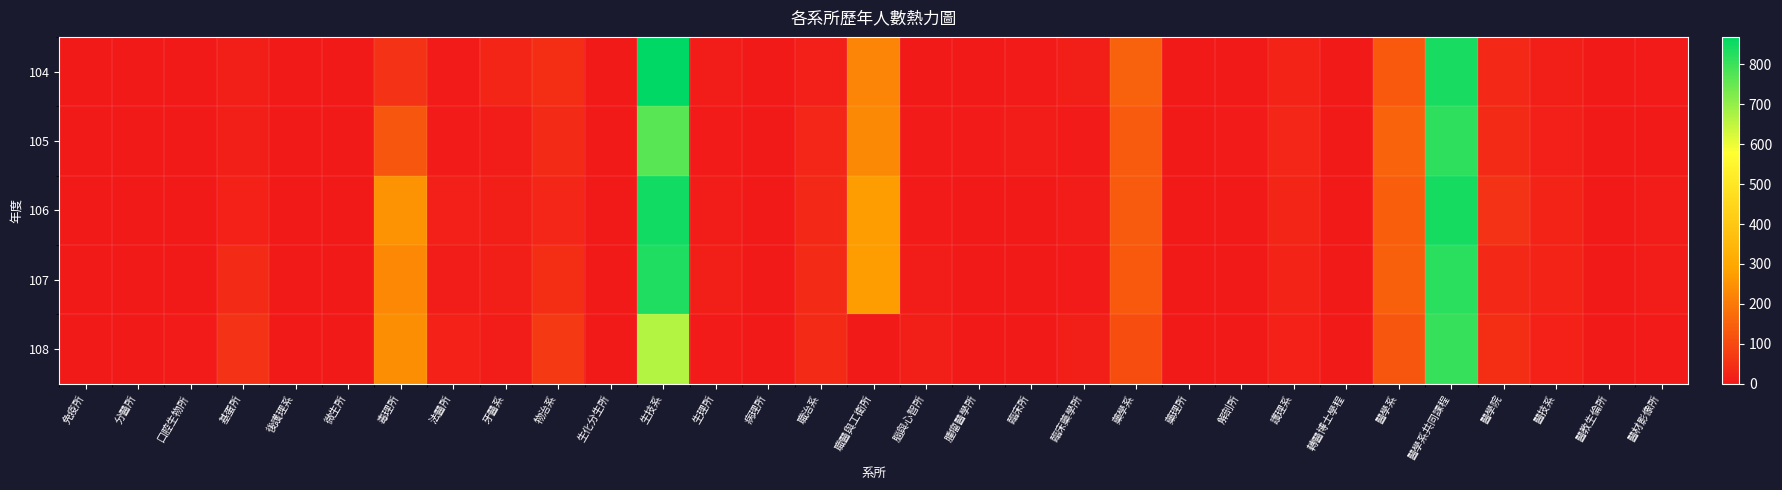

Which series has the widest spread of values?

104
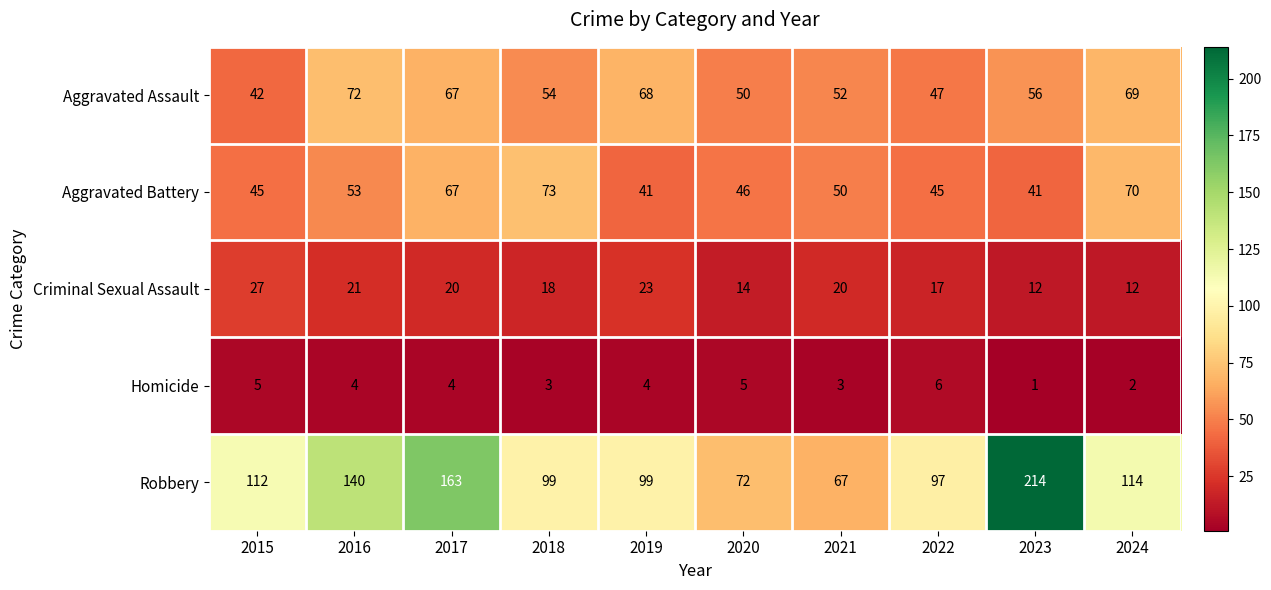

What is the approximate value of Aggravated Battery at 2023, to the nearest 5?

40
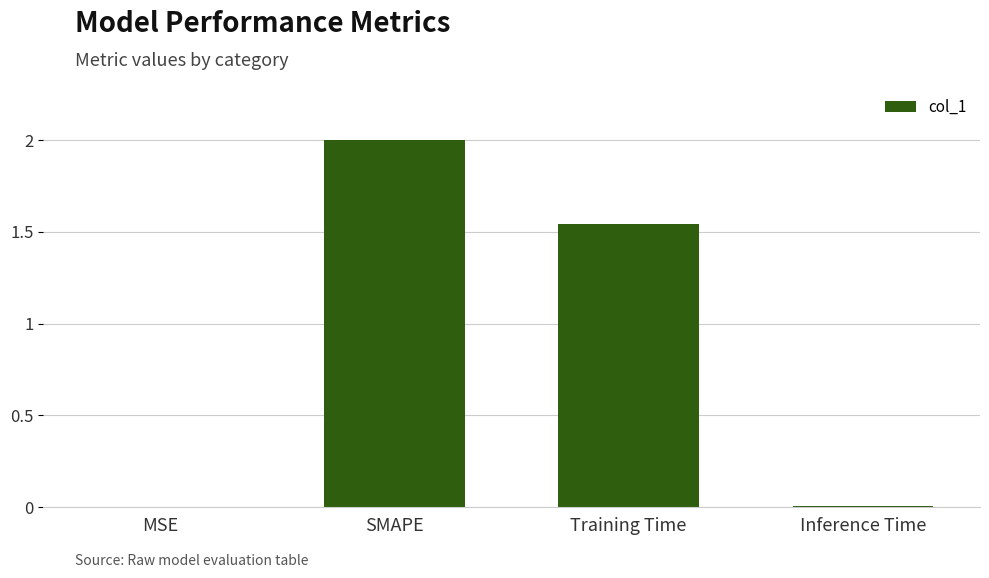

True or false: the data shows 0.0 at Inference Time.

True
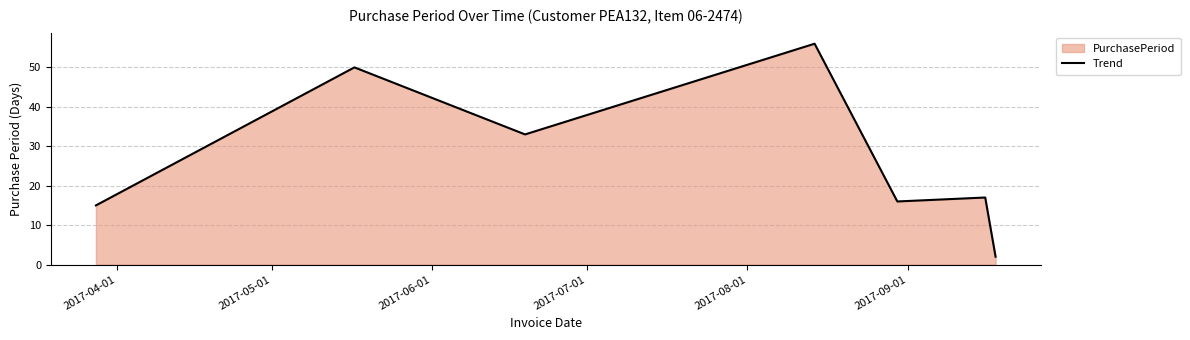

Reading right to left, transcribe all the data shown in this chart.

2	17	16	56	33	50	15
----------
Assigned task:
Please set out the items as a numbered list, from the line with "Reading right to" through the end of the items, with blank lines left out.

Exercise solution:
1. Reading right to left, transcribe all the data shown in this chart.
2. 2	17	16	56	33	50	15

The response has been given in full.